[To do]:
Pull every line from the records that has the word "Clube" in it.

Stored records:
____________________

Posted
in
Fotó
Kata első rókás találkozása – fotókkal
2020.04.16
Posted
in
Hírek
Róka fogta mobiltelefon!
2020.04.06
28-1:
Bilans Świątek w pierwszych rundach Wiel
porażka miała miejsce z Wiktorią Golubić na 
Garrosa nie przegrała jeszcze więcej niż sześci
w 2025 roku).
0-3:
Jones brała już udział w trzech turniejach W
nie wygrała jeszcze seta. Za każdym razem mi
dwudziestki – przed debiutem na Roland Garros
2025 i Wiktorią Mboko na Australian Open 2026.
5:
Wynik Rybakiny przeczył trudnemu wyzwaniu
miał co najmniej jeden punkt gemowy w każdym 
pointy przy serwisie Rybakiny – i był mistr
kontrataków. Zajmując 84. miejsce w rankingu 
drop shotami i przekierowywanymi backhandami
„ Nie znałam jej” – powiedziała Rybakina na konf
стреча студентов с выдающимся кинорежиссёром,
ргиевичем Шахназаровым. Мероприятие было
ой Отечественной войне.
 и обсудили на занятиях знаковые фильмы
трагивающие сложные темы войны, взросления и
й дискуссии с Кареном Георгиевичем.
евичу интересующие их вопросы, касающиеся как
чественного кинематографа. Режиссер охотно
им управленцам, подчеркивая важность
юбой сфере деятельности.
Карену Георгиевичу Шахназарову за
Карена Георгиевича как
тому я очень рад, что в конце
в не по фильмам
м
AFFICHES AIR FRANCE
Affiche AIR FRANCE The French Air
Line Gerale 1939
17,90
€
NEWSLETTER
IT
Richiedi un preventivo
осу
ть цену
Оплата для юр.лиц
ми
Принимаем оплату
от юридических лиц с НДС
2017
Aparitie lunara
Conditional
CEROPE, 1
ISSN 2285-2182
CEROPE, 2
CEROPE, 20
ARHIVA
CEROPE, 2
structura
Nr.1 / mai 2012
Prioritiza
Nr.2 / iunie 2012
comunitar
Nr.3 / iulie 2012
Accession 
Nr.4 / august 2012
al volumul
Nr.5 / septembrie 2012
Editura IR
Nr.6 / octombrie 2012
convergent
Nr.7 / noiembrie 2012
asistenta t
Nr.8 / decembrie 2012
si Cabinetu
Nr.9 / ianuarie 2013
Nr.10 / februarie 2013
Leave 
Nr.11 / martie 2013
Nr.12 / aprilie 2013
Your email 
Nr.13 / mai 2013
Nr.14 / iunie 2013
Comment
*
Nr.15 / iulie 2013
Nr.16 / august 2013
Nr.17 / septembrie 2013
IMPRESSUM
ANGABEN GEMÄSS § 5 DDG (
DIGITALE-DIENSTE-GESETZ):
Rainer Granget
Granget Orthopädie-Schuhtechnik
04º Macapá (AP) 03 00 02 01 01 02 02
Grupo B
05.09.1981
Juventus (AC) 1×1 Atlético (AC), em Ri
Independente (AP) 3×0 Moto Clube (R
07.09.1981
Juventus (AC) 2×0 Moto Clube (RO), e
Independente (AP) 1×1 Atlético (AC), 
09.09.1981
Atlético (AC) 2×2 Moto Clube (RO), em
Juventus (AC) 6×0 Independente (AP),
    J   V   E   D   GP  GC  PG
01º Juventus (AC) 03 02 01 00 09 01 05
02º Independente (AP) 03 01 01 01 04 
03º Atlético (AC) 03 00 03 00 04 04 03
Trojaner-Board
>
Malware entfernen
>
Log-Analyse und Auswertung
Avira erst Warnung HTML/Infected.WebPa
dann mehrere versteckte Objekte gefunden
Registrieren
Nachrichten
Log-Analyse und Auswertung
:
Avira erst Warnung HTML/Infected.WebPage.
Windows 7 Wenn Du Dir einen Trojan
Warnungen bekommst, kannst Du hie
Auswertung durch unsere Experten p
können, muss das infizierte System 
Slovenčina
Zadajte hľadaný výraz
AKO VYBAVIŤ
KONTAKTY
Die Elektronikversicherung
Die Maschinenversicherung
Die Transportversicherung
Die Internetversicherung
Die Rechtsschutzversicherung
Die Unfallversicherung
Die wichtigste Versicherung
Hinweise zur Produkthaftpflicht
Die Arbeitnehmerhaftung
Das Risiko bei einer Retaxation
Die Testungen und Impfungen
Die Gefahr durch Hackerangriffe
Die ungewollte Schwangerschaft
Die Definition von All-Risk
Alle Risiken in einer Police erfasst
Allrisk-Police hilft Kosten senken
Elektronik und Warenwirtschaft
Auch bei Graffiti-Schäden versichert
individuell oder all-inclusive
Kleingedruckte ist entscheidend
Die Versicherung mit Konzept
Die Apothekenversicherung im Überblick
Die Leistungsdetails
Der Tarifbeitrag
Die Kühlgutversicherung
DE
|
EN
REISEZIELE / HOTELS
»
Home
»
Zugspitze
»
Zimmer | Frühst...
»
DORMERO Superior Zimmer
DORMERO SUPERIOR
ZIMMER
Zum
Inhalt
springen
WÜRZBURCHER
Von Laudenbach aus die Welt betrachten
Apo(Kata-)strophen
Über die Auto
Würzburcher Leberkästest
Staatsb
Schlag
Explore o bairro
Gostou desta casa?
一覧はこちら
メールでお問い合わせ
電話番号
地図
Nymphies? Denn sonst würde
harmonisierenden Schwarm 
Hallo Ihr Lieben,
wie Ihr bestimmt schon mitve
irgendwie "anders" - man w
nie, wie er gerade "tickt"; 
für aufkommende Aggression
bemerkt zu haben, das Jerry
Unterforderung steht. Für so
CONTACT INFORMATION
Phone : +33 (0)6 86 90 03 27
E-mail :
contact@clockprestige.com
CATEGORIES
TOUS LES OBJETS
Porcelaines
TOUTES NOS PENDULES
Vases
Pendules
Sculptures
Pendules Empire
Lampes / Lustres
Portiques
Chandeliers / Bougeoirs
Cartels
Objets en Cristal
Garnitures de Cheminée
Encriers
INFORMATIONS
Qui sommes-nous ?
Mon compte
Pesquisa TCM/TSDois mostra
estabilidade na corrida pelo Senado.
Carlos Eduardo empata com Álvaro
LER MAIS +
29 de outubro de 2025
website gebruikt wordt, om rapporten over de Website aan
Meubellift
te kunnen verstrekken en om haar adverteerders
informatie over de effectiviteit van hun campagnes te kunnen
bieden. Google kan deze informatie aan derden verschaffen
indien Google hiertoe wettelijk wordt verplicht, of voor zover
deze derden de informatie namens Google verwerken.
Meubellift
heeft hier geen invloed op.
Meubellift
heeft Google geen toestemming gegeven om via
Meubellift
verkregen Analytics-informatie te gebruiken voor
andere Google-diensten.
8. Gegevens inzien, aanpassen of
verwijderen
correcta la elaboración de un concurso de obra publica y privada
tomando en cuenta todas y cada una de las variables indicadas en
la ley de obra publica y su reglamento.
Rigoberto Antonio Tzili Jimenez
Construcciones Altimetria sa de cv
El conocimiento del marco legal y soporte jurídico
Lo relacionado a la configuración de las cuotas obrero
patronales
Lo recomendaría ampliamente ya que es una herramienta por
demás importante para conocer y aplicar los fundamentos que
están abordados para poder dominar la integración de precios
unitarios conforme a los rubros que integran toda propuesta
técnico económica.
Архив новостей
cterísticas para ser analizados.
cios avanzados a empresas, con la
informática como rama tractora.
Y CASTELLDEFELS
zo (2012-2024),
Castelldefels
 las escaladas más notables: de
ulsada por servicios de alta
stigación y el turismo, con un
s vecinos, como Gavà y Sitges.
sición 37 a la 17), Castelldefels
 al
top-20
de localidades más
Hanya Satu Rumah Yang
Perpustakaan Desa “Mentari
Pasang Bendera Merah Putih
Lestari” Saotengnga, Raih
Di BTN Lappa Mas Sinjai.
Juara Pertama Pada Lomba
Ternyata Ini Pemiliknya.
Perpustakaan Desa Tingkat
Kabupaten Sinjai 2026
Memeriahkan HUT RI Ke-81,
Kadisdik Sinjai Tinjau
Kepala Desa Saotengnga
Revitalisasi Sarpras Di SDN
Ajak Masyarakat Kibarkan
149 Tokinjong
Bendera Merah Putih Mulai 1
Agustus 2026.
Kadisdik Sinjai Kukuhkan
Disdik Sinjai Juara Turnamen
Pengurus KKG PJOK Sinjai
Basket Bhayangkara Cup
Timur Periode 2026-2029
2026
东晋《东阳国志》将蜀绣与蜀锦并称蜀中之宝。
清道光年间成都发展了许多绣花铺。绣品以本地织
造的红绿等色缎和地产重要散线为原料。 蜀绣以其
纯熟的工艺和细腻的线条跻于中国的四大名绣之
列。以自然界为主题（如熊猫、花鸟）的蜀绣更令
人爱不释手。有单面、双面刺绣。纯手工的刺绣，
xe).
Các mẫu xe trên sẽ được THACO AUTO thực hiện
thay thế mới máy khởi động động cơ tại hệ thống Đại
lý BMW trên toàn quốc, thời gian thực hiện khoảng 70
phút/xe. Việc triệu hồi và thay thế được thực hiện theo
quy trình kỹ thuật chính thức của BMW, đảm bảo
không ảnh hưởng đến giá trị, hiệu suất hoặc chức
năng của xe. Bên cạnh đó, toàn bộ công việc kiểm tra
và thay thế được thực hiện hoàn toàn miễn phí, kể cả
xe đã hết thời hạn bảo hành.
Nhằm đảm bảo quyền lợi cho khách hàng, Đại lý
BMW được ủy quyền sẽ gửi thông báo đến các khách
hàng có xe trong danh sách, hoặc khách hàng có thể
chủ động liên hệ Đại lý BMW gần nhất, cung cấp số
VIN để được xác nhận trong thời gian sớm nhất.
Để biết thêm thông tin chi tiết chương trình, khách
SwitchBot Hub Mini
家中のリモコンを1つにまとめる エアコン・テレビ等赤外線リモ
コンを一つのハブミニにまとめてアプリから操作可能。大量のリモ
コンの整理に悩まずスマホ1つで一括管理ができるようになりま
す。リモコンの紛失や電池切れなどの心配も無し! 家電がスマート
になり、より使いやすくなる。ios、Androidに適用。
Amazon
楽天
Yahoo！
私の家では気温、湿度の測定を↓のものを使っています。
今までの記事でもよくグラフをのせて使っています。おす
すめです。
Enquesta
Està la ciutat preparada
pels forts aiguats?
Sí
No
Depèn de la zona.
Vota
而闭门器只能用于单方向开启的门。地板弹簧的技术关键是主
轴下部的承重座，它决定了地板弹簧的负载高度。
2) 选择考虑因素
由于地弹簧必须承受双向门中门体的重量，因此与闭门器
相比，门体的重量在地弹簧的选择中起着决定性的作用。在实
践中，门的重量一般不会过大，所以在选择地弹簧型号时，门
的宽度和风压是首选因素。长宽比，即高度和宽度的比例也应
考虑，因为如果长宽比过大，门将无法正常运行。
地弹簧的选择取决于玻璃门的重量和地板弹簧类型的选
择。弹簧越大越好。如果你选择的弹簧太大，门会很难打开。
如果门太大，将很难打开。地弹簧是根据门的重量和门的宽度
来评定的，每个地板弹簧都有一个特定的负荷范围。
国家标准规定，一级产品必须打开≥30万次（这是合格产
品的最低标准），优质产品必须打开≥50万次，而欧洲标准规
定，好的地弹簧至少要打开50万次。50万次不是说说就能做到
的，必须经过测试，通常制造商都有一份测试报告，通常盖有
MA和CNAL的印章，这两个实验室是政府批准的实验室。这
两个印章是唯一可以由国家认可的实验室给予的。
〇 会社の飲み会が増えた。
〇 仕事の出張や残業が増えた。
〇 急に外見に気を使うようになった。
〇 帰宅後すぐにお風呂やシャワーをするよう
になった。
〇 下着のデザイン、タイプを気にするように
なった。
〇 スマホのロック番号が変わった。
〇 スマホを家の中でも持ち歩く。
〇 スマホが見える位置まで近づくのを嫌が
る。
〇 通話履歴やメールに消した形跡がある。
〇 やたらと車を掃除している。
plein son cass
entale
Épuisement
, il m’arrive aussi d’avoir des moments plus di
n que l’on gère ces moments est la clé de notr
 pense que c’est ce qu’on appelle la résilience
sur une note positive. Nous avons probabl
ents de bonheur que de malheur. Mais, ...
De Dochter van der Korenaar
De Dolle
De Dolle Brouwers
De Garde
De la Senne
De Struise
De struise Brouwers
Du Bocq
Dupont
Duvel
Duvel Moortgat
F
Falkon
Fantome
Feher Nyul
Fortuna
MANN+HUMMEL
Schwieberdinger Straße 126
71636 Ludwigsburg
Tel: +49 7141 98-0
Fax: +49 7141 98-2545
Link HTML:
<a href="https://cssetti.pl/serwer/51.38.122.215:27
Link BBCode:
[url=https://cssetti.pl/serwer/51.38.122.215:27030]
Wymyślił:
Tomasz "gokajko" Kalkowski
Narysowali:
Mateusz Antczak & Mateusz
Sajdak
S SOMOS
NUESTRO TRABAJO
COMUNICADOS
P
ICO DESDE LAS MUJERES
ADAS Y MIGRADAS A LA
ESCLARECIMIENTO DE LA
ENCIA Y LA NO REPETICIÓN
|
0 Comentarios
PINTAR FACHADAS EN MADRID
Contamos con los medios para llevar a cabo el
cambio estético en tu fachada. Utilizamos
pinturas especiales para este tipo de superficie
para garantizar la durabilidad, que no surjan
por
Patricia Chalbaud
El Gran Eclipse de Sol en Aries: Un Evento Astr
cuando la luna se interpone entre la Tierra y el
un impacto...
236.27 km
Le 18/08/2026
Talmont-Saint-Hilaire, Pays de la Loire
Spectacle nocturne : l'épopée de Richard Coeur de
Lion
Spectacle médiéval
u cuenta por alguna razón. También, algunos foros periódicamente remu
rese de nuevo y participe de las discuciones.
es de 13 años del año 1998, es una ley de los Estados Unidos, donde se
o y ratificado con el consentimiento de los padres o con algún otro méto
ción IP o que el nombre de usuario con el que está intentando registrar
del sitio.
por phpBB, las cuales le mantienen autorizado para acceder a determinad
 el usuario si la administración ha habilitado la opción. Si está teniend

____________________

[Response box]:
Independente (AP) 3×0 Moto Clube (R
Juventus (AC) 2×0 Moto Clube (RO), e
Atlético (AC) 2×2 Moto Clube (RO), em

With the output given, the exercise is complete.